I was sat gazing out of the window the other day, contemplating the nature of almond flour, as you do, when the thought suddenly struck me – “I bet almond flour would make a perfect drop-in replacement for chickpea flour”. Chalk one up for the meditative properties of Oolong tea.
Chickpea flour, also known as gram flour, or besan, plays an important role in Indian cuisine, and is perhaps best known as the principal ingredient in the batters used to prepare such delicacies as bhajjis, or pakoras.
Since I started to eat Paleo I have avoided chickpeas, legumes that they are, and they have also been off-limits for LCHF-er Mrs. Paleovirtus, with their high carb content.
Almond flour, it occurred to me, was similar to chickpea flour in so many ways – colour, texture, the general “feel” of it, that hopefully it would also have broadly similar physical characteristics, and would behave itself accordingly if I tried to make a batter with it.
I had just the recipe to test that theory with – Indian Fish Fritters. This is a family “classic” that I have been making since the 90s. This gives me the advantage of adapting a well known procedure, rather than merely flying blind into unknown territory, so to speak.
Pre-recipe advice – the real key to success here is the consistency of the batter. Even if you get the batter spot on, these fritters can be a tad fragile, and will need care, attention, and a deft touch to avoid them breaking up when flipping them or taking them from the pan. Be cool when wielding those spatulas, mon ami.
The problem is, of course, there are so many variables in play when you consider the consistency of individual batches of almond flour, the relative size of eggs, and so on. This really is one of those dishes that you only get a true feel for after you’ve made it a few times, but Lordy, is it worth it!
If in doubt, err on the side of too thick a batter, rather than too thin. As I say below, the batter should be thick, smooth, and pourable. If, once you’ve mixed the fish and batter together, you’re having trouble with the fritters holding together due to too thin a batter, consider adding more almond flour to the mix, or even some more beaten egg.
Indian Fish Fritters
- 420g cod steak fillets, cut into bite sized pieces – see Notes
- 1 medium onion, very finely chopped
- 4 cloves of garlic, minced
- 1 Jalapeno chilli, de-seeded and very finely chopped
- 3 tbsp of finely chopped fresh coriander (cilantro)
- 1 tsp turmeric
- 1 tsp ground coriander
- 320ml almond flour
- 1 egg beaten
- 10 tbsp water
- coconut oil
- Heat 3 tbsp of coconut oil in a large non-stick frying pan over medium heat. Add the chopped chilli, and fry for 1 minute.

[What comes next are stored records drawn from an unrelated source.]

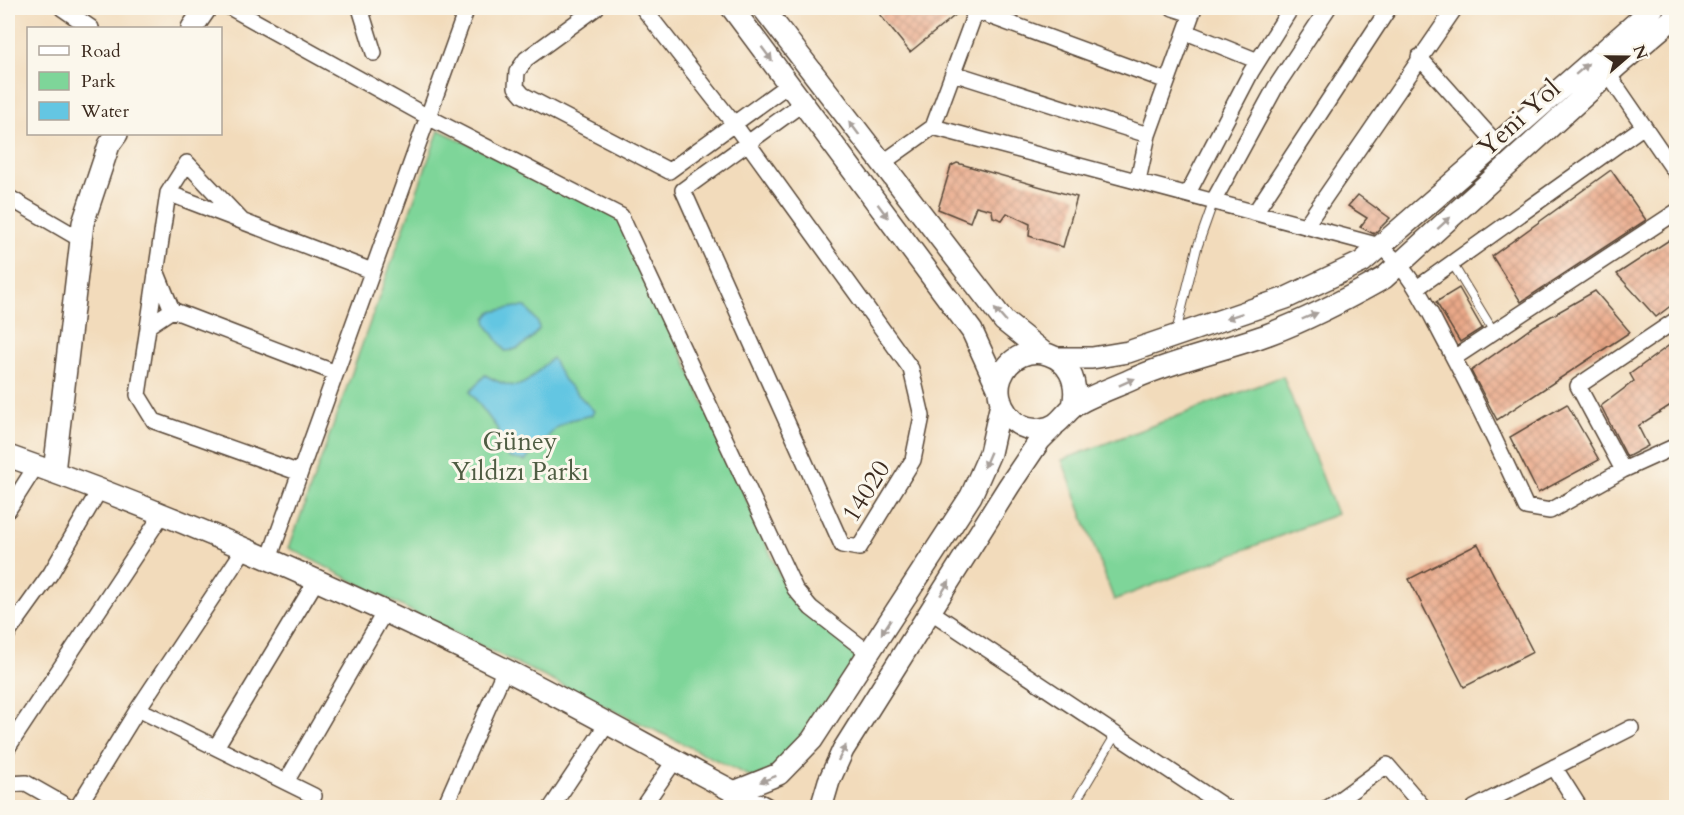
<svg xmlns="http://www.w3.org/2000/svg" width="1684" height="815" font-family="Cardo,serif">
<defs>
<pattern id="building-cross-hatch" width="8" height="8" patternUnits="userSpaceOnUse" patternTransform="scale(1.5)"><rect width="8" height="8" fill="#eaa989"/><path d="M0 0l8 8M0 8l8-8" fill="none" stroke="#bf8a6f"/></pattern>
</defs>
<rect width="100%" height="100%" fill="#fbf7ec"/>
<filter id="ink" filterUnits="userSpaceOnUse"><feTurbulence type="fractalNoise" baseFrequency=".0167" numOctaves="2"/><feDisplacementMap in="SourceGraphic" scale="12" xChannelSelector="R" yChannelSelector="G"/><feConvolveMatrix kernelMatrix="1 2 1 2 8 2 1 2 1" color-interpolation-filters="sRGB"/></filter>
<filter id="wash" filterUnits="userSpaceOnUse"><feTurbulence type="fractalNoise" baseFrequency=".008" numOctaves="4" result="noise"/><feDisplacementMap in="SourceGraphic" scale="24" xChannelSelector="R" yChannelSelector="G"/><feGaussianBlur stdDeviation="1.35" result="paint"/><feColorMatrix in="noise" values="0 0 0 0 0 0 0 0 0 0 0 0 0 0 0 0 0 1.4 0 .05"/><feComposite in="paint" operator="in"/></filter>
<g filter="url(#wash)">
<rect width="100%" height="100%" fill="#f2dbbb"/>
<path fill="#7ed599" stroke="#5c805c" stroke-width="1.5" d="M439 130 621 216 780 575 869 653 783 764 753 778 444 628 289 548Z
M1283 376 1337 514 1114 600 1062 460Z"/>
<path fill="#64c6e2" stroke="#507880" stroke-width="1.5" d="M516 307H526L538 323 539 329C531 340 520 351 505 351L487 325 486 318 491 312Z
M552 358 564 380 594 411 592 415 570 420 556 428 525 461 509 458 503 448 497 428 470 392 485 375C524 397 524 382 552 358Z"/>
<g id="blocks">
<path fill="url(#building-cross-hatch)" d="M889 8H964L910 52 880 15Z
M957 163 1077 197 1063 247 1029 236 1030 224 1007 213 1002 220 993 217 992 210 976 206 970 222 938 209 951 166Z
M1611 170 1646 220 1521 302 1492 256Z
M1358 195 1390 218 1374 234 1360 227 1367 218 1348 206Z
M1677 235V301L1656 317 1617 274Z
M1459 288 1482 328 1460 342 1436 302Z
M1595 291 1630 332 1497 420 1471 371 1534 326Z
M1671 344 1677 352V401L1638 426 1648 446 1627 457 1601 406 1634 381 1630 374Z
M1567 404 1599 460 1538 493 1510 437Z
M1478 544 1533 652 1464 687 1409 579Z"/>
</g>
</g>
<g filter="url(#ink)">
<use href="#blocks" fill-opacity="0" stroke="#564536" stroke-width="1.5"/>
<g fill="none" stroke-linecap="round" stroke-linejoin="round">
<g stroke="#564536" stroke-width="10">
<path id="lane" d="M1452 263 1494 332
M1176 332 1197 248 1214 200
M1072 808 1116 734"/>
</g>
<g stroke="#564536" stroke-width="18">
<path id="street" d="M62 8 91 28
M231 8 428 117 621 216 795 589 811 608 869 653
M360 8 374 53
M596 8 526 59 517 72 516 87 523 95 669 171
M643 8 734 124 911 369 922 416 913 460 859 548 842 545 683 190
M1173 8 1192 14
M976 11 1167 81
M1186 32 1258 61
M1419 57 1497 144
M953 73 1148 135
M1608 74 1676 173
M933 127 1380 246C1413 273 1427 308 1447 345 1475 398 1501 452 1526 507L1550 511 1623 470 1676 446
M881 164 933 127 977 8
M669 171 789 84
M1138 180 1148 135 1194 8
M683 190 803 103
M168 193 372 271
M1188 193 1251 72 1291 8
M8 197 80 239
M1214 200 1275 88 1328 8
M1256 211 1389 8
M242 221 187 163 168 193 138 395 154 421 300 473
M1306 225 1455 8
M1417 288 1644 126
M172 310 336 373
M148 326 172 310 157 273
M1454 358 1676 212
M1623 470 1578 386 1676 320
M8 510 36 466
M269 559 467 8
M930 611 1226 808
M8 633 51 573 100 489
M138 709 314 796
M8 747 163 513
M216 747 316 581
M1554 767 1580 808
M286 782 384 613
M8 784 26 783 70 808
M77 808 138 709 245 548
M444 808 505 669
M551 808 607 724
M642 808 675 760
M1328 808 1387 765 1424 808
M1474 808 1631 728"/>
</g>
<g stroke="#564536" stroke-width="24">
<path id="secondary" d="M732 8 972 331 999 390
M763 8 1004 321 1044 353
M192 28 206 8
M1059 358H1092L1128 352 1286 298 1362 262 1653 8
M1073 406C1086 351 1018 333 1001 378 992 403 1014 433 1041 429 1059 427 1061 417 1073 407 1083 398 1121 385 1135 378 1178 359 1225 350 1269 334 1309 319 1347 299 1384 278L1617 66 1676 16
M8 456C178 515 342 589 504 669 592 713 677 763 765 808
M54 472 83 223 109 145 117 134
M734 792 779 774 812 740 971 496 990 453 1001 404
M821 808 829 781 843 750 1009 486 1040 440 1053 427"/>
</g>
<use href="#lane" stroke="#fff" stroke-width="8"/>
<use href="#street" stroke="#fff" stroke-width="15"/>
<use href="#secondary" stroke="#fff" stroke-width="21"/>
</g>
<defs><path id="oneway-solid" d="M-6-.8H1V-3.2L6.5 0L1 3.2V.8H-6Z" transform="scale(1.5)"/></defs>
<g fill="#a79f9a">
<use href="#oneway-solid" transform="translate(767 54) rotate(53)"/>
<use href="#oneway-solid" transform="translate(1582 69) rotate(-41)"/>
<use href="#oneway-solid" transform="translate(854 128) rotate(-127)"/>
<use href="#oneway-solid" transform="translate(883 211) rotate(53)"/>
<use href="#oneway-solid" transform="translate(1444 223) rotate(-42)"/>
<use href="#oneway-solid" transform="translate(1000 315) rotate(-131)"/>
<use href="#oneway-solid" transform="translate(1234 316) rotate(161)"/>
<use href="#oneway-solid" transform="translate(1310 316) rotate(-23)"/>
<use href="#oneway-solid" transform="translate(1127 382) rotate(-24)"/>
<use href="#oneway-solid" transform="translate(987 460) rotate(113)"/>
<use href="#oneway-solid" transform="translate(945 588) rotate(-58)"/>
<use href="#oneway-solid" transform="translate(886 627) rotate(123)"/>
<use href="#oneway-solid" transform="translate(842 753) rotate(-63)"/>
<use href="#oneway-solid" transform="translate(768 779) rotate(159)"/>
</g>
</g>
<g text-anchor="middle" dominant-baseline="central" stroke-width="6" stroke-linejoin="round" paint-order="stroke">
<g font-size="26" fill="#3b2a1e" stroke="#fbf7ec">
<text transform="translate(1519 118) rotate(-42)">Yeni Yol</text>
<text transform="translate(866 491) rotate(-58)">14020</text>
</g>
<g font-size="26" fill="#4f5d43" stroke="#fbf7ec">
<text x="520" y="441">Güney<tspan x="520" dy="30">Yıldızı Parkı</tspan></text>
</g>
</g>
<rect width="1684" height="815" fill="none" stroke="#fbf7ec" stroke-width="30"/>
<rect x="27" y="27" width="195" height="108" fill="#fbf7ec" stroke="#aea59a" stroke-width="1.5"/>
<rect x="39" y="46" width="30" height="9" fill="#ffffff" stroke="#aea59a" stroke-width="1.5"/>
<text x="81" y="57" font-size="18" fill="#3b2a1e">Road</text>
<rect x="39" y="72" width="30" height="18" fill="#7ed599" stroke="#aea59a" stroke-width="1.5"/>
<text x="81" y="87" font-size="18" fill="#3b2a1e">Park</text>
<rect x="39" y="102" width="30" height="18" fill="#64c6e2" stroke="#aea59a" stroke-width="1.5"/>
<text x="81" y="117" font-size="18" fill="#3b2a1e">Water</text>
<g transform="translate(1627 57) rotate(70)" stroke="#fbf7ec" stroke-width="4.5" paint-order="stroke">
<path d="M0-4.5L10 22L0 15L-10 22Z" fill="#3b2a1e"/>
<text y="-9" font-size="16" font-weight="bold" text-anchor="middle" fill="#3b2a1e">N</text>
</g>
</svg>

- Add the chopped onion, and fry for a further 2 minutes. Add the garlic, turmeric, and ground coriander. Fry for a further 2 minutes.
- Add the cod. Stir well to coat with the contents of the pan, and continue to fry until the cod is just cooked through, and starts to flake apart.

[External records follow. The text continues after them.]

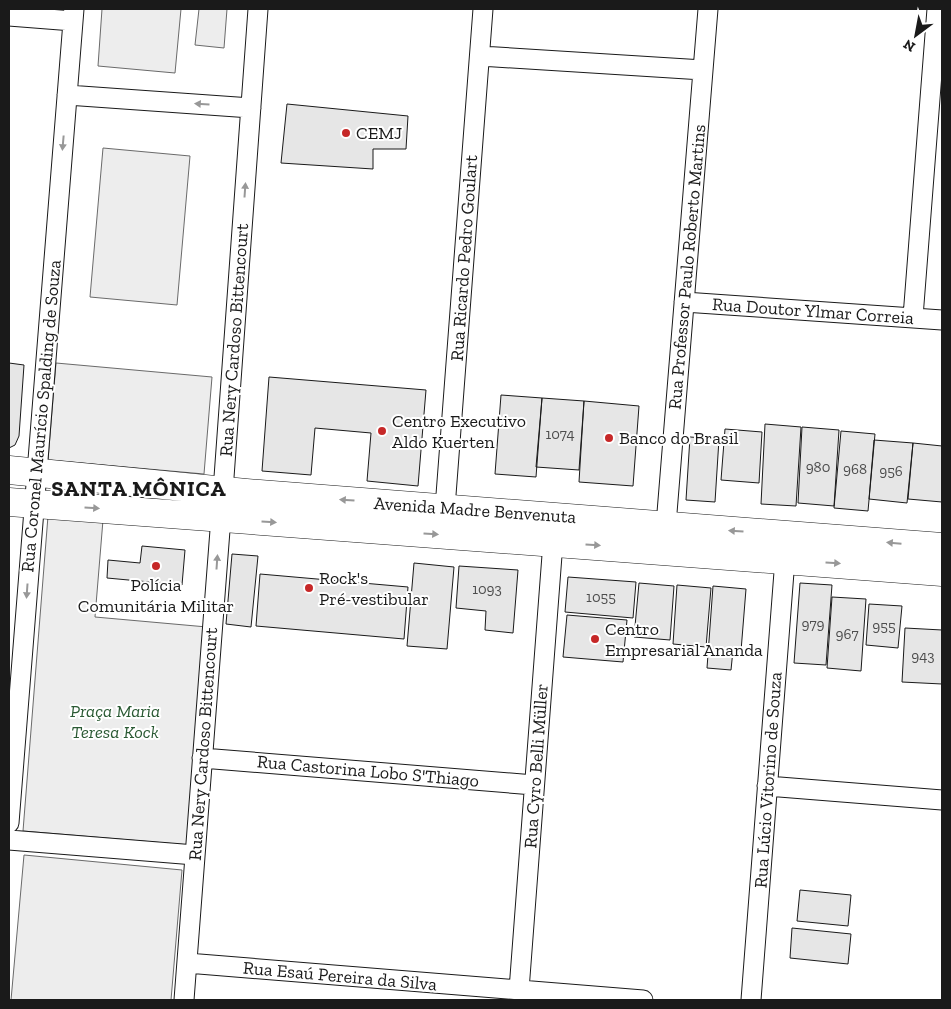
<svg xmlns="http://www.w3.org/2000/svg" width="951" height="1009" font-family="'Zilla Slab',serif">
<style>
.green{fill:#ededed;stroke:#6a6a6a}
.building{fill:#e6e6e6;stroke:#1a1a1a}
.lines{fill:none;stroke-linecap:round;stroke-linejoin:round}
.minor-casing{stroke:#1a1a1a;stroke-width:21}
.primary-casing{stroke:#1a1a1a;stroke-width:29}
.minor{stroke:#fff;stroke-width:19}
.primary{stroke:#fff;stroke-width:28}
.oneway{fill:#989898}
.poi-dot{fill:#c62828;stroke:#fff;stroke-width:2}
.labels{text-anchor:middle;dominant-baseline:central;stroke-width:4;stroke-linejoin:round;paint-order:stroke}
.number-label{font-size:15px;fill:#4d4d4d}
.poi-label{font-size:18px;fill:#1a1a1a;stroke:#fff;text-anchor:start}
.street-label{font-size:18px;fill:#1a1a1a;stroke:#fff}
.park-label{font-size:18px;font-style:italic;fill:#2b5a34;stroke:#fff}
.district-label{font-size:22px;font-weight:bold;letter-spacing:1px;fill:#1a1a1a;stroke:#fff}
</style>
<rect width="100%" height="100%" fill="#fff"/>
<path class="green" d="M102 9H181L175 73 98 66Z
M199 9H227L224 48 195 45Z
M103 148 190 156 177 305 90 297Z
M56 363 212 377 204 474 48 460Z
M48 516 103 520 95 617 207 627 189 845 23 831Z
M24 855 182 870 171 1000H11Z"/>
<path class="building" d="M287 104 408 116 406 149H373V169L281 163Z
M9 363 24 365 19 436 15 445 9 448Z
M269 377 426 390 418 486 367 481 371 433 315 428 311 475 262 471Z
M501 395 542 398 536 477 495 474Z
M542 398 584 401 579 470 536 467Z
M584 401 639 406 633 486 579 482Z
M765 424 801 427 796 506 761 504Z
M802 427 839 430 834 506 798 503Z
M725 429 762 432 759 483 721 480Z
M841 431 875 434 868 511 834 508Z
M690 437 719 439 715 502 686 500Z
M874 440 913 443 907 503 869 499Z
M913 443 942 446V502L908 499Z
M142 546 185 550 182 585 107 578 108 560 140 563Z
M232 554 258 556 251 627 226 624Z
M414 563 454 567 447 649 407 646Z
M459 566 518 570 513 633 485 630 486 611 456 608Z
M260 574 408 587 404 639 256 626Z
M568 577 636 582 633 618 565 612Z
M639 583 674 586 670 640 634 637Z
M800 583 832 585 826 665 794 663Z
M677 585 711 588 706 647 673 644Z
M713 586 746 589 741 651 733 650 731 670 707 668Z
M832 597 866 599 861 671 827 668Z
M869 604 902 606 898 648 866 645Z
M567 615 627 620 623 662 563 657Z
M905 628 942 630V684L902 682Z
M800 890 851 895 848 926 797 921Z
M792 928 851 934 848 964 790 958Z"/>
<g class="lines">
<defs>
<path id="minor" d="M9 16 73 21
M480 56 703 70
M67 95 251 108
M684 302 942 320
M913 317 937 9
M445 508 483 9
M666 525 708 9
M202 758 534 785
M767 786 942 800
M9 823 74 9
M9 840 195 855
M187 963 643 1000
M519 990 553 542
M184 1000 223 491 258 9
M751 1000 785 559"/>
<path id="primary" d="M9 470 246 493 942 547
M9 502 942 572"/>
</defs>
<use href="#minor" class="minor-casing"/>
<use href="#primary" class="primary-casing"/>
<use href="#minor" class="minor"/>
<use href="#primary" class="primary"/>
</g>
<defs><path id="oneway-solid" d="M-6-.8H1V-3.2L6.5 0L1 3.2V.8H-6Z" transform="scale(1.25)"/></defs>
<g class="oneway">
<use href="#oneway-solid" transform="translate(202 104) rotate(-176)"/>
<use href="#oneway-solid" transform="translate(63 143) rotate(95)"/>
<use href="#oneway-solid" transform="translate(245 190) rotate(-86)"/>
<use href="#oneway-solid" transform="translate(347 500) rotate(-176)"/>
<use href="#oneway-solid" transform="translate(92 508) rotate(4)"/>
<use href="#oneway-solid" transform="translate(269 522) rotate(4)"/>
<use href="#oneway-solid" transform="translate(736 531) rotate(-176)"/>
<use href="#oneway-solid" transform="translate(431 534) rotate(4)"/>
<use href="#oneway-solid" transform="translate(894 543) rotate(-175)"/>
<use href="#oneway-solid" transform="translate(593 545) rotate(4)"/>
<use href="#oneway-solid" transform="translate(217 562) rotate(-86)"/>
<use href="#oneway-solid" transform="translate(833 563) rotate(4)"/>
<use href="#oneway-solid" transform="translate(27 591) rotate(94)"/>
</g>
<g class="poi-dot">
<circle cx="346" cy="133" r="5"/>
<circle cx="382" cy="431" r="5"/>
<circle cx="609" cy="438" r="5"/>
<circle cx="156" cy="566" r="5"/>
<circle cx="309" cy="588" r="5"/>
<circle cx="595" cy="639" r="5"/>
</g>
<g class="labels">
<g class="number-label">
<text x="560" y="434">1074</text>
<text x="818" y="467">980</text>
<text x="855" y="469">968</text>
<text x="891" y="471">956</text>
<text x="487" y="589">1093</text>
<text x="601" y="597">1055</text>
<text x="813" y="624">979</text>
<text x="884" y="626">955</text>
<text x="847" y="634">967</text>
<text x="923" y="656">943</text>
</g>
<g class="poi-label">
<text x="356" y="133">CEMJ</text>
<text x="392" y="421">Centro Executivo<tspan x="392" dy="21">Aldo Kuerten</tspan></text>
<text x="619" y="438">Banco do Brasil</text>
<text x="319" y="578">Rock's<tspan x="319" dy="21">Pré-vestibular</tspan></text>
<text x="156" y="585" text-anchor="middle">Polícia<tspan x="156" dy="21">Comunitária Militar</tspan></text>
<text x="605" y="629">Centro<tspan x="605" dy="21">Empresarial Ananda</tspan></text>
</g>
<g class="street-label">
<text transform="translate(464 258) rotate(-86)">Rua Ricardo Pedro Goulart</text>
<text transform="translate(687 267) rotate(-85)">Rua Professor Paulo Roberto Martins</text>
<text transform="translate(813 311) rotate(4)">Rua Doutor Ylmar Correia</text>
<text transform="translate(234 340) rotate(-86)">Rua Nery Cardoso Bittencourt</text>
<text transform="translate(41 416) rotate(-85)">Rua Coronel Maurício Spalding de Souza</text>
<text transform="translate(475 510) rotate(4)">Avenida Madre Benvenuta</text>
<text transform="translate(203 744) rotate(-86)">Rua Nery Cardoso Bittencourt</text>
<text transform="translate(536 766) rotate(-86)">Rua Cyro Belli Müller</text>
<text transform="translate(368 771) rotate(5)">Rua Castorina Lobo S'Thiago</text>
<text transform="translate(768 780) rotate(-86)">Rua Lúcio Vitorino de Souza</text>
<text transform="translate(340 976) rotate(5)">Rua Esaú Pereira da Silva</text>
</g>
<g class="park-label">
<text x="115" y="711">Praça Maria<tspan x="115" dy="21">Teresa Kock</tspan></text>
</g>
<g class="district-label">
<text x="139" y="488">SANTA MÔNICA</text>
</g>
</g>
<rect width="951" height="1009" fill="none" stroke="#1a1a1a" stroke-width="20"/>
<g transform="translate(916 35) rotate(212)" stroke="#ffffff" stroke-width="4" paint-order="stroke">
<path d="M0-4L9 19L0 12L-9 19Z" fill="#1a1a1a"/>
<text y="-8" font-size="14" font-weight="bold" text-anchor="middle" fill="#1a1a1a">N</text>
</g>
</svg>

- Remove the pan from the heat. Flake the cod thoroughly, so that it is reduced to very small pieces, almost with a consistency similar to minced meat. Stir in the chopped fresh coriander (cilantro). Set aside.
- Make the batter. Sift the almond flour into a mixing bowl. Add ½ tsp of salt, the beaten egg, and the water. Mix until you have a smooth, thick, but still pourable batter. Set aside to rest for 30 minutes.
- Add the fish to the batter, and mix well. Heat 2 tbsp of coconut oil over medium heat in a large non-stick frying pan. Add the fish and batter mixture to the hot pan in 1/4 cup amounts. Quickly form them into round, fritter shapes with a pair of spatulas, flattening them down as you do so.
- Fry on the first side for 2½ minutes. Carefully flip the fritters, re-forming them if they break slightly. Fry for a further 2½ minutes, by which time the fritters should be fairly robust and golden brown on both sides. Transfer the first batch to an oven proof dish to keep warm, whilst you fry the remainder of the fish and batter mixture.
- Serve the fritters with lemon wedges, and a simple salad dressed with lemon juice and chaat masala.
I call them “cod steak fillets” because I’m no longer sure what they’re called in English! In French they’re “Coeur de Cabillaud” – “Heart of Cod”, and in Swedish “Torskrygg” – “Cod Back”. Whatever you call them, they’re the premium, thick, usually quite expensive but normally bone-free fillet.